> Your goal
Rewrite as a numbered list every line from the one containing "FC020-2020 ENVIO DE INFORMACION" through the final line, inclusive, leaving out any blank lines.
━━━ Data
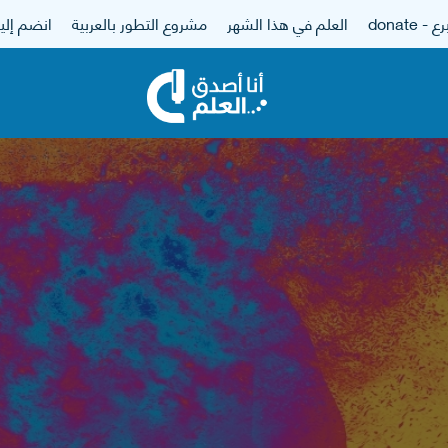
 - donate
العلم في هذا الشهر
مشروع التطور بالعربية
انضم إلين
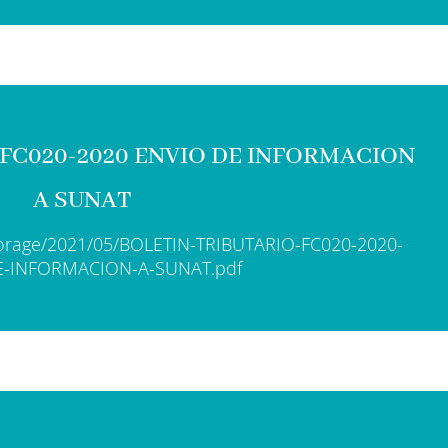
 FC020-2020 ENVIO DE INFORMACION
A SUNAT
storage/2021/05/BOLETIN-TRIBUTARIO-FC020-2020-
E-INFORMACION-A-SUNAT.pdf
━━━━━━
> Result for this exercise
1.  FC020-2020 ENVIO DE INFORMACION
2. A SUNAT
3. storage/2021/05/BOLETIN-TRIBUTARIO-FC020-2020-
4. E-INFORMACION-A-SUNAT.pdf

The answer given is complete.